All of a sudden, our workplace and community are transformed into a battleground where the hesitation of undecided voters has been eliminated. Every day, hyped-up propaganda bombards our consciousness and besieges our normal lives. The nationwide action to take sides has removed reality to a simulacrum, where people fight a war of us against them, north (blue) against south (green) in a tribalized world.
Not only has this taking of sides failed to build the most fundamental consensus required by democracy, but it also leaves little space for the freedom to speak one's mind and little time for a public discussion of deliberative democracy. The price we paid for the "democratic miracle" turns out to be a split society.
Repeatedly, abstract collective identification and narcissism is used to incite mass rituals of collective worship. This thought-numbing strategy of common hatred of an enemy ultimately suppresses basic individual freedoms and rights. Years after martial law was lifted, the culture-political project to eliminate authoritarianism has suddenly collapsed overnight as if shaken by another 921 earthquake.
Some people insist that this price is necessary, if not reasonable. In order to achieve Taiwan's self-awareness, they claim to have no choice but to go to such extremes. These destructive means, however, supplant our objective of social integration (democracy) and individual rights (freedom). Once the means override the end, the means will become an uncontrollable monster and an addictive stimulant for frustrated politicians.

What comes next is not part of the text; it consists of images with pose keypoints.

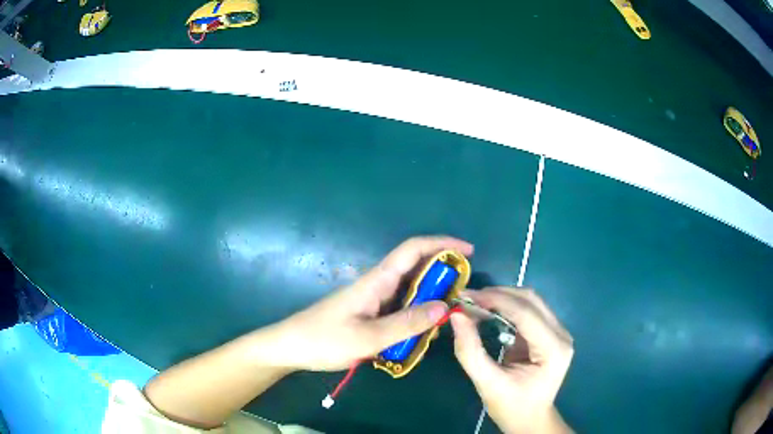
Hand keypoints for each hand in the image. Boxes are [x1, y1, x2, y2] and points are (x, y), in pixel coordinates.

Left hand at [263, 236, 473, 371]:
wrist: (290, 347)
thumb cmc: (323, 340)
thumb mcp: (367, 337)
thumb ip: (406, 324)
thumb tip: (445, 307)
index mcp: (376, 280)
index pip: (413, 249)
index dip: (442, 243)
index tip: (468, 251)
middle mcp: (378, 284)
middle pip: (416, 268)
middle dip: (444, 275)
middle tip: (464, 295)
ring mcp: (373, 299)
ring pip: (410, 291)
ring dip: (432, 299)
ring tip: (448, 317)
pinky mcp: (369, 314)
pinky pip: (401, 309)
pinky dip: (417, 315)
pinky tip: (423, 332)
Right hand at [451, 287, 573, 433]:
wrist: (531, 420)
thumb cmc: (512, 407)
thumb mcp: (487, 384)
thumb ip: (470, 351)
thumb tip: (456, 317)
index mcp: (553, 349)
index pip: (525, 313)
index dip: (495, 300)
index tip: (465, 297)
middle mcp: (561, 334)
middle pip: (530, 300)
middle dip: (497, 295)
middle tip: (468, 299)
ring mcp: (559, 332)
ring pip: (530, 301)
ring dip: (502, 298)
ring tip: (475, 304)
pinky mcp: (550, 333)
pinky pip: (529, 311)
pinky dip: (507, 308)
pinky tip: (489, 312)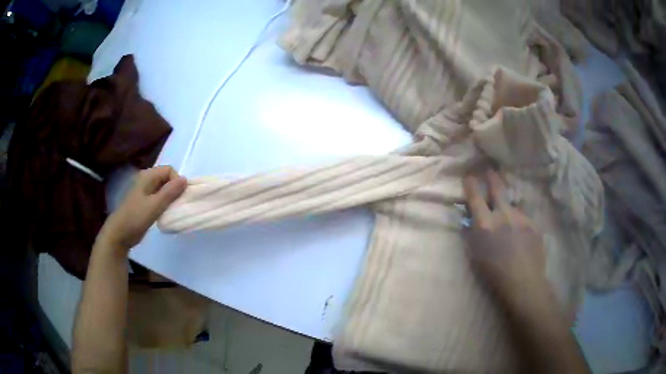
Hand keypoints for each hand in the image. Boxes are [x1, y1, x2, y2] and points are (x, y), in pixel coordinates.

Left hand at [98, 166, 186, 251]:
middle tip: (176, 205)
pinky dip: (164, 204)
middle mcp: (146, 180)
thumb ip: (170, 192)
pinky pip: (159, 198)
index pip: (169, 170)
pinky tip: (164, 214)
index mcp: (148, 176)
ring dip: (170, 198)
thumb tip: (185, 179)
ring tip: (171, 211)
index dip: (177, 181)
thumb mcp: (155, 205)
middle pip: (167, 179)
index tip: (178, 197)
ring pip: (163, 189)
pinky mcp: (144, 202)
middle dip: (174, 190)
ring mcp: (145, 191)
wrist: (120, 233)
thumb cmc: (136, 217)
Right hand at [462, 170, 549, 304]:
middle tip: (490, 171)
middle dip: (492, 177)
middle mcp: (503, 215)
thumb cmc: (494, 274)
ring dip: (508, 205)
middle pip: (497, 188)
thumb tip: (470, 219)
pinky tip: (520, 233)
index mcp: (485, 224)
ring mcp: (521, 217)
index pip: (475, 196)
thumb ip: (472, 234)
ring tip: (508, 217)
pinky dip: (519, 220)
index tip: (469, 177)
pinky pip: (523, 216)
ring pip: (512, 203)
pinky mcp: (533, 223)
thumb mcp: (476, 255)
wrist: (524, 283)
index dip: (471, 184)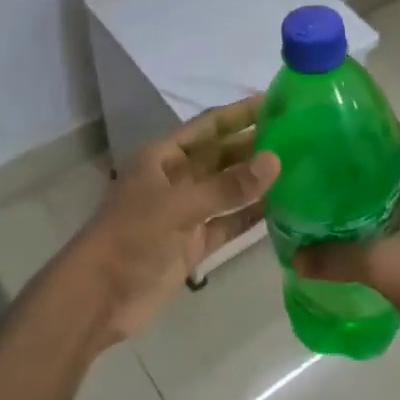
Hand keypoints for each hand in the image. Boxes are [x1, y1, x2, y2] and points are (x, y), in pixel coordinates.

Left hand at [68, 95, 279, 344]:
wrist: (99, 298)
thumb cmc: (131, 238)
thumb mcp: (178, 206)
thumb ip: (227, 186)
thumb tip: (275, 160)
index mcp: (163, 158)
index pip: (209, 126)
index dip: (239, 113)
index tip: (276, 101)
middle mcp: (176, 180)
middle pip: (221, 155)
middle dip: (254, 145)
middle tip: (300, 135)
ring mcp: (185, 213)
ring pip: (227, 189)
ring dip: (256, 180)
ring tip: (299, 167)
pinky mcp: (193, 244)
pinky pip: (228, 223)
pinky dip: (250, 216)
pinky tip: (281, 208)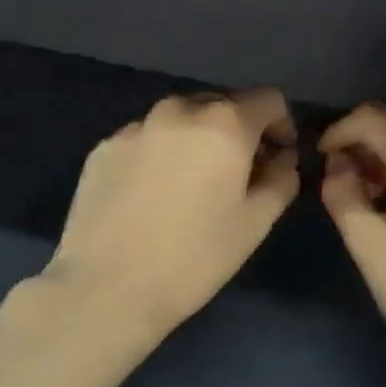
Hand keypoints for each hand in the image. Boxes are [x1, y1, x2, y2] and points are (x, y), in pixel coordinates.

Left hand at [43, 89, 299, 340]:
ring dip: (196, 139)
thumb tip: (282, 158)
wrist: (107, 287)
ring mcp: (135, 126)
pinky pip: (145, 138)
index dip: (281, 125)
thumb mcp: (254, 224)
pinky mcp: (104, 147)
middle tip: (237, 174)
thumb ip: (281, 179)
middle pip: (221, 104)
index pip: (268, 99)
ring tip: (191, 184)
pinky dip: (159, 153)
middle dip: (238, 131)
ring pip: (180, 119)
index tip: (277, 157)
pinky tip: (151, 195)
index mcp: (223, 123)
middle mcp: (178, 110)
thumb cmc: (193, 257)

For instance, all social, educational, cultural, economic and welfare constructions are deliberately branded with an eye-catching ethnicity logo. But how can a country lacking a basic consensus and mutual respect and trust talk about a diversified country and society in anything but vague terms of respect and materialistic integration?
Let us look back on the reformative politics of the New Middle Way and the citizen-oriented politics focusing on economic welfare and how it came to die in its infancy.

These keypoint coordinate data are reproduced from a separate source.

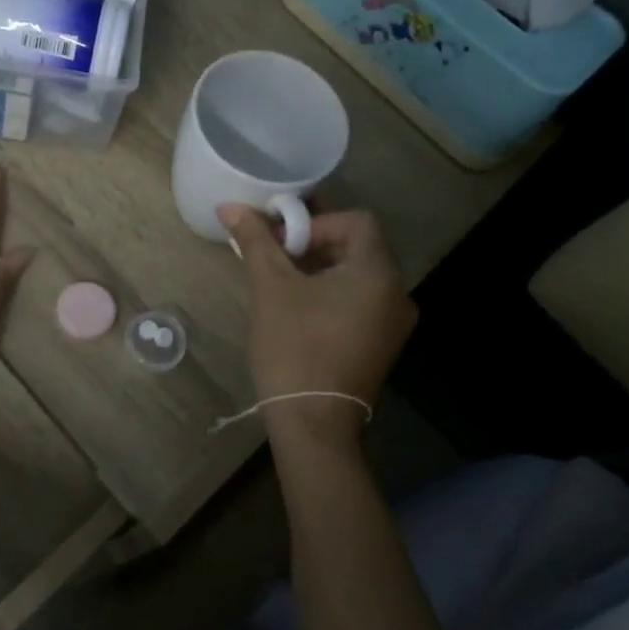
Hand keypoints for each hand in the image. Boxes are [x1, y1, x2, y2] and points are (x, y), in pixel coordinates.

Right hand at [221, 204, 417, 439]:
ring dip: (321, 269)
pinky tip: (301, 309)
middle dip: (315, 244)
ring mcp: (393, 323)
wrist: (313, 423)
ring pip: (358, 276)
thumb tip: (230, 206)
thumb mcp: (271, 287)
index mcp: (379, 273)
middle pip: (359, 246)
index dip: (317, 221)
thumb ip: (256, 241)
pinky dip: (333, 294)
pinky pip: (361, 302)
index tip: (282, 242)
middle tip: (276, 257)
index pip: (356, 221)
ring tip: (283, 281)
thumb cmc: (294, 347)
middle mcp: (398, 293)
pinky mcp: (382, 345)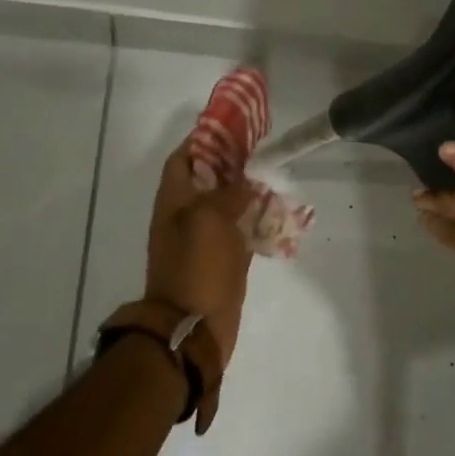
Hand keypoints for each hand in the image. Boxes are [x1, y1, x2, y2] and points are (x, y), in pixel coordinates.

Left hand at [145, 138, 254, 375]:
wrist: (193, 328)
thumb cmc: (197, 268)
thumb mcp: (209, 218)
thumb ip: (228, 193)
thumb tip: (246, 185)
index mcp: (174, 202)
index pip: (184, 159)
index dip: (203, 140)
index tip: (233, 127)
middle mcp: (187, 216)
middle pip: (208, 179)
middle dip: (232, 163)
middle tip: (262, 150)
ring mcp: (206, 240)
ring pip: (227, 205)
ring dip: (248, 191)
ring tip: (275, 177)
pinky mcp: (224, 261)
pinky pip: (241, 232)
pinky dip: (257, 221)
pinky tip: (280, 214)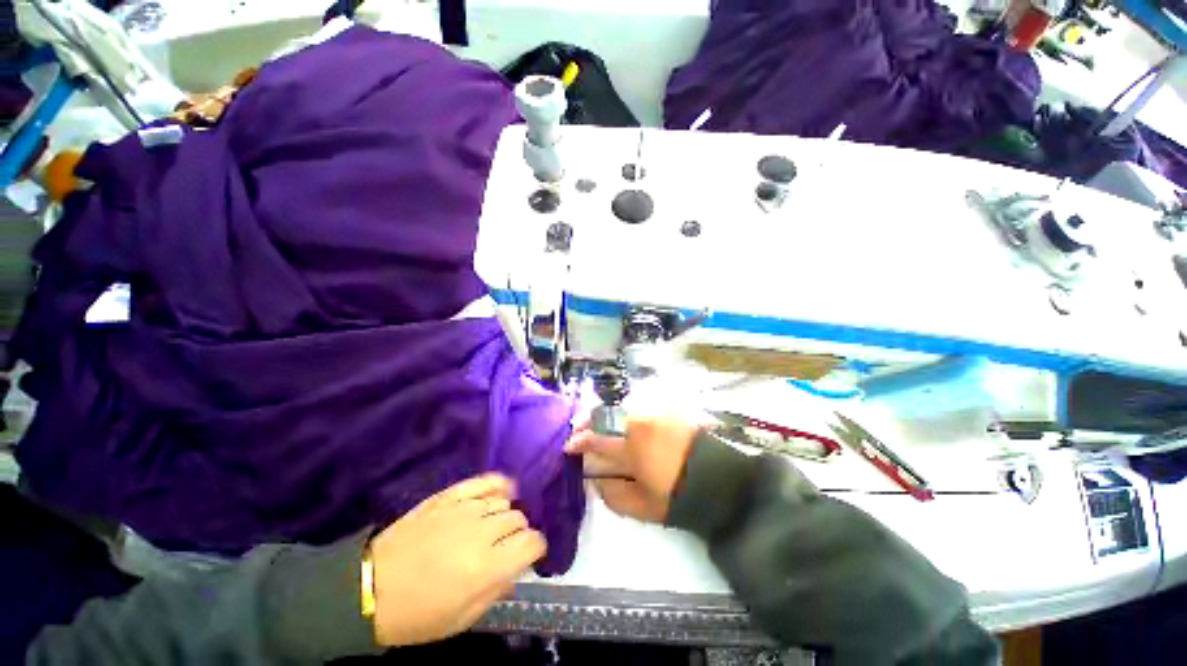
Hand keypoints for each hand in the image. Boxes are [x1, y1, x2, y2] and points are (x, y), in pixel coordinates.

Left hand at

First, social welfare, labor insurance and environmental protection were given up one by one in order to maintain capital-absorbing economic growth. It then became unavoidable to adopt the deeply sick economic strategy of building a partnership with capitalists, directing all efforts toward the demarcation of ethnic identification, which led to the suffocation of reformative and citizen-oriented politics.

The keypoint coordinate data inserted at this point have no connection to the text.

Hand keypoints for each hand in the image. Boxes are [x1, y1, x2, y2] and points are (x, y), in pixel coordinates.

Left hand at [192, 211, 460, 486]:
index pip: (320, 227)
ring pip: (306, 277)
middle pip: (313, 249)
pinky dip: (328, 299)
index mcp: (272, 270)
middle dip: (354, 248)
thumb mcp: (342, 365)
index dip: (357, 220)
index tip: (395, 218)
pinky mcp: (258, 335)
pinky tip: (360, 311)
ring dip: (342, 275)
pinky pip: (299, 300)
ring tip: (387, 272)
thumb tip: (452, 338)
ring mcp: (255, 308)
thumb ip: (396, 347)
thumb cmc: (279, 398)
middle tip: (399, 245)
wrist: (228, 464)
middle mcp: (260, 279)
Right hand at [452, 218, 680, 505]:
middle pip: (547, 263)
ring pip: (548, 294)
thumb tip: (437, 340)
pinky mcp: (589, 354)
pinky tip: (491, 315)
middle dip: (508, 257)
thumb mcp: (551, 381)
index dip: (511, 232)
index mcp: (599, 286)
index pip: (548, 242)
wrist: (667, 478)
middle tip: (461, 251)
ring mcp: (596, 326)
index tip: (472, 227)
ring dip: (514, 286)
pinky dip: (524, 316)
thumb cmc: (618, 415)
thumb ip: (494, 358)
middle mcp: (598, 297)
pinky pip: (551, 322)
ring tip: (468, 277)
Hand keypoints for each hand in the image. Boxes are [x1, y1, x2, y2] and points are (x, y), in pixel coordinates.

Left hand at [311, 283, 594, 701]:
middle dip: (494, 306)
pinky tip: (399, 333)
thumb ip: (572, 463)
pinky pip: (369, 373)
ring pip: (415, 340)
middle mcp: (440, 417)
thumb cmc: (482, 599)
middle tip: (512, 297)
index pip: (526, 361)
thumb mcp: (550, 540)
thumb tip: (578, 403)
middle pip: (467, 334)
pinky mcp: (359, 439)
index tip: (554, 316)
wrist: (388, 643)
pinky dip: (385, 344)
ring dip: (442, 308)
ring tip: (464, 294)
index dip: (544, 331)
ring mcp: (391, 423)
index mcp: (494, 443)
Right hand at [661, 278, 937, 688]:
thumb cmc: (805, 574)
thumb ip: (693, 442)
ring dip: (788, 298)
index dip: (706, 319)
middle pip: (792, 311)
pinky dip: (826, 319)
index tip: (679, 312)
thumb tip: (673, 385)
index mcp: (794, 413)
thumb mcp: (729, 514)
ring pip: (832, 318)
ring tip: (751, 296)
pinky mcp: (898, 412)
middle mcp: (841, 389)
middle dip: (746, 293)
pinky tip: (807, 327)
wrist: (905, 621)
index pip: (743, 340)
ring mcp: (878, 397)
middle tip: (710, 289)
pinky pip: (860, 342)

At the same time, a sense of insecurity spread throughout society and unemployment and poverty soared. Frustration then led to suicides and violent money-related crime became rampant. The authorities' impotence and loss of credibility forced the government to tear society apart and adopt risky measures.
The task we face now is how to rebuild public confidence and heal the wounds. Among many urgent issues, a social security network protecting citizen's basic livelihoods is the most fundamental. It cannot be denied that National Health Insurance (NHI), despite conflicts over resource distribution, has guaranteed equal health security for a majority of the people. The insurance program has now become a new cornerstone of our society. Compared to the NHI, the pension system, delayed and debated for a decade, appears more pressing. Nonetheless, if we expect the pension system to produce and accumulate public confidence, we should exclude two disturbing factors -- capitalist logic and ethnic identification. After all, economic growth and ethnic outlook cannot replace the relevance of social trust, improvement of individual wealth and the protection of a free and democratic political system.
Chang Shr-syung is the dean and professor at the department of social welfare in National Chung Cheng University.